Hamid Mir said the latest episode of threatening messages started after he took ‘unpopular’ position on memogate scandal and conducted a couple of programmes highlighting the excesses committed in Balochistan. He blamed army and intelligence agencies and said they should be held responsible in case of an untoward happening.
Najam Sethi was not army-specific as he said “threats came from both state and non-state actors, including extremists,” an expression used to mean intelligence agents and members of banned militant organizations.
It is unacceptable, that in today’s democracy intelligence agents should be threatening their own civilians, Sethi said. “A state within the state is not acceptable.” He spent three months abroad escaping deadly threats but how long one could as he is also back to Pakistan amid threats.
Although people like Mir and Sethi believe that publicizing threats work, some incidents indicate such efforts backfire, CPJ said in an article on Pakistan.
The case in point is of Waqar Satti, who was abducted and tortured in 2008, when working on an assignment relating intelligence agencies being a stinger with a UK paper. As he publicized that ordeal in 2011 after Saleem Shehzad murder, he was thrashed again, that forced him flee abroad.
This practicing of intimidating and killing journalists goes unwarranted due to indifferent attitude of the government. Not only the authorities are reluctant to take any action, they make mockery of those under trouble.
Azaz Syed, another journalist, had his house attacked twice in 2010 and a responsible government official without probing concluded that it was the result of personal enmity.
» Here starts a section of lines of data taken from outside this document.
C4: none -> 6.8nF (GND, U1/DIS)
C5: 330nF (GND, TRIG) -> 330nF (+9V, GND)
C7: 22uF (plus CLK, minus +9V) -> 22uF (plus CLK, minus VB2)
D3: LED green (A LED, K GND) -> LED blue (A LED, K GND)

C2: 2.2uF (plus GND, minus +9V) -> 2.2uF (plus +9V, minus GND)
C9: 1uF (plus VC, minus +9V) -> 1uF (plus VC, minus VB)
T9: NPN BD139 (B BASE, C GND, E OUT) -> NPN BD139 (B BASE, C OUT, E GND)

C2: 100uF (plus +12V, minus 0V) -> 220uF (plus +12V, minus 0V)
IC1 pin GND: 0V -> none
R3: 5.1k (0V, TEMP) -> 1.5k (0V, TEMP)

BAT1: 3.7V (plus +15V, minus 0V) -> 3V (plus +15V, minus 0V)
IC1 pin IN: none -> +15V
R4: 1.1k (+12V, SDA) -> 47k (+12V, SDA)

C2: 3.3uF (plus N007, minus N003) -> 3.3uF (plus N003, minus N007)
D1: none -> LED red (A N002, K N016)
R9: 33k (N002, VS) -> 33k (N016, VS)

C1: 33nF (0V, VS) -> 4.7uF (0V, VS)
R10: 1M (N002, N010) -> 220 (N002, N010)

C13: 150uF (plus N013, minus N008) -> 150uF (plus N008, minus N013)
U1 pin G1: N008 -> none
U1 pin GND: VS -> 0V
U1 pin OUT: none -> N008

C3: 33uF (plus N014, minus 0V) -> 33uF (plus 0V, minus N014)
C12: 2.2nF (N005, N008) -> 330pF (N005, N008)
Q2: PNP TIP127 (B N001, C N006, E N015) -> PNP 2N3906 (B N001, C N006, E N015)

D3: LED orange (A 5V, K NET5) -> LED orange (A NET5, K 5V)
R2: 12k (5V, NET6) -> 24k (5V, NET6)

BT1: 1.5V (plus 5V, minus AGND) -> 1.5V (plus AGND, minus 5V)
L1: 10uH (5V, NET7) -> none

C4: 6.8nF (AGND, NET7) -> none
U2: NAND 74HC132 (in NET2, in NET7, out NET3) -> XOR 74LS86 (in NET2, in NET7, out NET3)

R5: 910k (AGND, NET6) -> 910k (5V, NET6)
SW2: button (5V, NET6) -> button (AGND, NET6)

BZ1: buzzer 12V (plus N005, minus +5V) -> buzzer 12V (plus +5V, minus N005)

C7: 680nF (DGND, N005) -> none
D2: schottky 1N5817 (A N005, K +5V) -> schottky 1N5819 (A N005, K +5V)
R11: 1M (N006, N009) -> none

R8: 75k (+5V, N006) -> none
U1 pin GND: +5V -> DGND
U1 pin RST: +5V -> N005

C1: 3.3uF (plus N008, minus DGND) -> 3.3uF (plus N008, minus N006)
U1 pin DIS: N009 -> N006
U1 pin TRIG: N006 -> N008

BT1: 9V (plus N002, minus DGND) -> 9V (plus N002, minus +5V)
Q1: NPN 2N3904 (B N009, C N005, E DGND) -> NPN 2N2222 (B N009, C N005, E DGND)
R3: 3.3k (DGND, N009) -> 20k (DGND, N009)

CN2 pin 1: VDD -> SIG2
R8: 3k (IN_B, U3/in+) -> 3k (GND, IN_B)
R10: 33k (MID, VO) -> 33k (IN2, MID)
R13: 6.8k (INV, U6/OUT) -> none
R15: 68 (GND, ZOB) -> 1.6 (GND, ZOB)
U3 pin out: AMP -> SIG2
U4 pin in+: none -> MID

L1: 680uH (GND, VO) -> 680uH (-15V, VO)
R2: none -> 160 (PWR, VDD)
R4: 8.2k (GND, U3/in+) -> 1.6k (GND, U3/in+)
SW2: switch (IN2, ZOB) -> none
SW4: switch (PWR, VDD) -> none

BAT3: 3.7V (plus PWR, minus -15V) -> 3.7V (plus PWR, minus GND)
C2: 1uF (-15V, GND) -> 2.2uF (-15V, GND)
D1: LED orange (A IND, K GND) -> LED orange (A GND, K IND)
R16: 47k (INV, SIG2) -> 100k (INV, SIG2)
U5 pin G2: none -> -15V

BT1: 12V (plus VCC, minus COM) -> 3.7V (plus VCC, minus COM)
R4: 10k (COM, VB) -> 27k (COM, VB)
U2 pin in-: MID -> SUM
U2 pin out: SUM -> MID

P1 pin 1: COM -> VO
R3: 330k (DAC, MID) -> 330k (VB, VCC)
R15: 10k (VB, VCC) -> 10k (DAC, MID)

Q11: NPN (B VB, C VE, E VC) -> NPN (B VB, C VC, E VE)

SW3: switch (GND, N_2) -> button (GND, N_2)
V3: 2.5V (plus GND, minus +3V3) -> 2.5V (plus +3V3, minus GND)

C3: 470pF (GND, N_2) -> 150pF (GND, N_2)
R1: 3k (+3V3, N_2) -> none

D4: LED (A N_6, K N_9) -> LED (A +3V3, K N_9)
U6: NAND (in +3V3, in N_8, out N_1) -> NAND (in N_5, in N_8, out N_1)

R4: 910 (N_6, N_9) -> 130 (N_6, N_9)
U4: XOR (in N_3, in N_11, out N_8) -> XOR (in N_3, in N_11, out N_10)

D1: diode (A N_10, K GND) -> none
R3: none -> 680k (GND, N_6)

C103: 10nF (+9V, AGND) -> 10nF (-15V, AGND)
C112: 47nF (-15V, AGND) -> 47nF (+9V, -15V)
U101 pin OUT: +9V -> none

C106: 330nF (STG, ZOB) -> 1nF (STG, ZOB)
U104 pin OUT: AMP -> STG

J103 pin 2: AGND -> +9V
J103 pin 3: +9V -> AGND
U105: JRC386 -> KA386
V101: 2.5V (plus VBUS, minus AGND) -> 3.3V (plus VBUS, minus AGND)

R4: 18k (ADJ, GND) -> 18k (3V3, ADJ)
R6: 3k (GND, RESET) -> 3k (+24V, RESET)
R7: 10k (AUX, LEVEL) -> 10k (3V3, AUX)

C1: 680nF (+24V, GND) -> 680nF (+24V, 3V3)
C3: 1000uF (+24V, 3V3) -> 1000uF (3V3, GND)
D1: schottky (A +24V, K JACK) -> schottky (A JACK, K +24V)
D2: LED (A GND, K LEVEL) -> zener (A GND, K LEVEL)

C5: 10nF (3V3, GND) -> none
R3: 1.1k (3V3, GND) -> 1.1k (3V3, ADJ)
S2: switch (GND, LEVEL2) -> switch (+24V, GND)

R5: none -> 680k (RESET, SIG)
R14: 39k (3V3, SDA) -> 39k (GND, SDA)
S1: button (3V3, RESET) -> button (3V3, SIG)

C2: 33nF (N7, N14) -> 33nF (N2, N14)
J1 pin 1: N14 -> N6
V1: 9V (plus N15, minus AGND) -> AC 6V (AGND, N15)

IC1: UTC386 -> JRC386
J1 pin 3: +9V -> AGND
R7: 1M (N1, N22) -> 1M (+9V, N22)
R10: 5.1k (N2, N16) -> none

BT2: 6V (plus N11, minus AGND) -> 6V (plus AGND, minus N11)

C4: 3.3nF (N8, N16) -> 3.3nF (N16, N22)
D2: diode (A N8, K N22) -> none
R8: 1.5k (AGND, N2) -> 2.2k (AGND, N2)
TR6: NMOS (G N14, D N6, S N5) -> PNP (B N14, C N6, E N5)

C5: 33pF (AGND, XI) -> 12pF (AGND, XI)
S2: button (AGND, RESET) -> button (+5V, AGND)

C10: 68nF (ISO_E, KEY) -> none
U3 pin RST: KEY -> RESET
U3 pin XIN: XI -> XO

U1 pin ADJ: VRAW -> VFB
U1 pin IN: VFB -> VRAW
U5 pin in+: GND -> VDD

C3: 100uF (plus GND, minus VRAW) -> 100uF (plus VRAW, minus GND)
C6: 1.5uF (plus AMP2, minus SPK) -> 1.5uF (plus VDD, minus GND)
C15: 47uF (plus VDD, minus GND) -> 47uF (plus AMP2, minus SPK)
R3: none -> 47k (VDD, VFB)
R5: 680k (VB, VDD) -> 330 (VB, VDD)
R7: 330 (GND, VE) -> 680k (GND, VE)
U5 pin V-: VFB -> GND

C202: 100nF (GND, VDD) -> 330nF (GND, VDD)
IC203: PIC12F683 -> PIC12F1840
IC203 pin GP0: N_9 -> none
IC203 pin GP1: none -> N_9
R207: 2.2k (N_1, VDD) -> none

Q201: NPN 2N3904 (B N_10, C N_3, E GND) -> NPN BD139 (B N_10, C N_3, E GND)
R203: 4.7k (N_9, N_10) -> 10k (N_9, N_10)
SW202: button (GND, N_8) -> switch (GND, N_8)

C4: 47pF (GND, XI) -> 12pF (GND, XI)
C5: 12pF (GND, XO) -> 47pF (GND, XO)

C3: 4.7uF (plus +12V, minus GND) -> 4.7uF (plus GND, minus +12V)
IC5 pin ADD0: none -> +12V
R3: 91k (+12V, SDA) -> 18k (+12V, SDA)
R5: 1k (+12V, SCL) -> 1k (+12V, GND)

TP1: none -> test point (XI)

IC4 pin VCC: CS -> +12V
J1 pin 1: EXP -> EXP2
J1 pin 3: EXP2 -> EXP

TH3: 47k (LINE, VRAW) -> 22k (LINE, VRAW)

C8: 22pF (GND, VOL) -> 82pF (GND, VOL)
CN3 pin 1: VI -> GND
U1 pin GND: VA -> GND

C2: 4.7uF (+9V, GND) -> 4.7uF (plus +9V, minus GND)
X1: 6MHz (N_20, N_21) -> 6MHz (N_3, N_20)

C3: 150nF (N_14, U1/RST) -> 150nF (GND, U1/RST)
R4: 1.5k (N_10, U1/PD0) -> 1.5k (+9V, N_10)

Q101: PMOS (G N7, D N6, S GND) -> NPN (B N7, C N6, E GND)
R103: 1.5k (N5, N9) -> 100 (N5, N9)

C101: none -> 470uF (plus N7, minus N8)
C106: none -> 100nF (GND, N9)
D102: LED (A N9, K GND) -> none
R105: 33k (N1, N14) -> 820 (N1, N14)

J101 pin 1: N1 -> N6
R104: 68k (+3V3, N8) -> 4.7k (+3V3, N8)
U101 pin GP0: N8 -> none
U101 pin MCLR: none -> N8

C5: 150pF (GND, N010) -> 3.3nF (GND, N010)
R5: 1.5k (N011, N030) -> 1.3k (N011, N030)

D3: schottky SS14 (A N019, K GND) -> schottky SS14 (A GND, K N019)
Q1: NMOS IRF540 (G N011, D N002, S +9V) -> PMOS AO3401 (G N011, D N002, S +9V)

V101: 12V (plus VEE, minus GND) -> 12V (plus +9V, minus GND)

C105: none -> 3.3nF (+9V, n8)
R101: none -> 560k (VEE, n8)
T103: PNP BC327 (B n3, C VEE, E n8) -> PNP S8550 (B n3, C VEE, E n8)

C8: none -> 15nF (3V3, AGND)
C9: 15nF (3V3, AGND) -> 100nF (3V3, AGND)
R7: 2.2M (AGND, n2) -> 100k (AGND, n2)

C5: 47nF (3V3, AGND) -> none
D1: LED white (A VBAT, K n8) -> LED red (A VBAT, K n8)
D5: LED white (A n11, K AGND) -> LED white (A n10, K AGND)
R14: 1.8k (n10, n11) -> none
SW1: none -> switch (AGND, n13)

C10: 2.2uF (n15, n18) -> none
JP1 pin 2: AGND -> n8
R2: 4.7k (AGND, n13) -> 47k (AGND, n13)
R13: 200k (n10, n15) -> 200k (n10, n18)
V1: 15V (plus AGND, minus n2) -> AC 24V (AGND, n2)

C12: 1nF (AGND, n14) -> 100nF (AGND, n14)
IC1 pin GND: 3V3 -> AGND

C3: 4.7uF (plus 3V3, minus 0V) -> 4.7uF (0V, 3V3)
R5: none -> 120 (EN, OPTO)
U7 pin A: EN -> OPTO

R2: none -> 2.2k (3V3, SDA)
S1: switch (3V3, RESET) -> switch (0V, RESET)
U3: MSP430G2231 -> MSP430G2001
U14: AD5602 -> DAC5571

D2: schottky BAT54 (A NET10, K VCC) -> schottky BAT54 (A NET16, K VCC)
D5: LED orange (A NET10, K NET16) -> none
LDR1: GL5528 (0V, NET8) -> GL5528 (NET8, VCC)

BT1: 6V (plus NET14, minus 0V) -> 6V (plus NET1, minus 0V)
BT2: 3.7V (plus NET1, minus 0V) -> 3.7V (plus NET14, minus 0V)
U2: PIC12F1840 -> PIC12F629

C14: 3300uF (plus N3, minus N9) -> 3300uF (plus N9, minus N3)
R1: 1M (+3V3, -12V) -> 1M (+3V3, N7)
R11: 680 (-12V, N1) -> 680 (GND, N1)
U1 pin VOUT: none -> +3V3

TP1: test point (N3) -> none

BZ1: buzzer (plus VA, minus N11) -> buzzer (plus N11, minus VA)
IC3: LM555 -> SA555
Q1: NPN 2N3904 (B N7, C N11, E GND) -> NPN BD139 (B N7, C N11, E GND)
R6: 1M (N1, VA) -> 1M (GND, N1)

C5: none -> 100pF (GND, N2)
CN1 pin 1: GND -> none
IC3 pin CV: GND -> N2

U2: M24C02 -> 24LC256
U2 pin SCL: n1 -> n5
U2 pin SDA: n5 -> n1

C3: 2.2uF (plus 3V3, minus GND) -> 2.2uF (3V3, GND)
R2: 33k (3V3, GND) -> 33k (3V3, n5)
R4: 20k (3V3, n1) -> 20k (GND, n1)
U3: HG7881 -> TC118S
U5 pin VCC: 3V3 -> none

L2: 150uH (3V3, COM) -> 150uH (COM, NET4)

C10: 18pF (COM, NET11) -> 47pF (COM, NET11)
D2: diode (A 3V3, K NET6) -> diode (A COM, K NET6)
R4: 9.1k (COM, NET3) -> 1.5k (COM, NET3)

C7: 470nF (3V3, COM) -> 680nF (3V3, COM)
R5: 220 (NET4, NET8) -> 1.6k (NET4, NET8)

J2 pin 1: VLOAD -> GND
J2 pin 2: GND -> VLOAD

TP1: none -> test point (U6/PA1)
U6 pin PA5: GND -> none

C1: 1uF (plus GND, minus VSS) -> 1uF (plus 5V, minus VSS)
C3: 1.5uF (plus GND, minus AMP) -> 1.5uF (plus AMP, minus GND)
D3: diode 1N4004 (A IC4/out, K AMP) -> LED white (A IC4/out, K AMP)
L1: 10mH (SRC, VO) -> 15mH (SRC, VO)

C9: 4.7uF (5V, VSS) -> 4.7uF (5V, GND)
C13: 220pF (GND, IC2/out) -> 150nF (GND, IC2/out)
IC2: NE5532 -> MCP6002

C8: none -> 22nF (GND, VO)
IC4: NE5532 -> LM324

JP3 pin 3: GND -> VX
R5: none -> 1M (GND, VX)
He echoed the same line while speaking to journalists at the residence of Saleem Shehzad, the day he was killed and at a time when his body was not reached Islamabad. He did not have different view while commenting on the brutal murder of Dr. Baqir Shah.
As he spoke about my torture case occurred in September 2010, with a high-powered delegation of CPJ in May 2011, he parroted the same line that was in contradiction with a Judicial Commission report as it expressed suspicion towards intelligence agency, directing the government assign DG ISI to investigate the matter.
The Commission report submitted to the government in December 2010 has neither been shared with me nor sent forward to respective authorities. I came to know about the findings through unofficial means.
A report of Judicial Commission set up to investigate the murder of a tribal journalist in 2006, Hayatullah Khan, has also been thrown under the carpet as repeated requests form journalist bodies to disclose the findings have gone unheard.
The fate of the investigation into the murder of journalist Wali Khan Babar is not different either. A report by Joint Investigation Team (JIT) into his killing was leaked to media through unofficial channels that pointed fingers towards the alleged killers. Again no investigation has taken place.
Only one journalist’s murder was investigated and the culprits brought to the justice, in the history of Pakistan. But he was a US journalist Daniel Pearl, killed by extremists in Karachi. And his case was investigated only under the US pressure.
This sad state of affairs has forced Pakistani journalists to believe that if their lives are too cheaper to be noticed? Even in current situation, foreign journalists are safer than Pakistani counterparts, said one analyst. Asked why, he said: “Because they have foreign passports and powerful governments to bring culprits to justice. We have a government which lets such culprits go unpunished,” he said.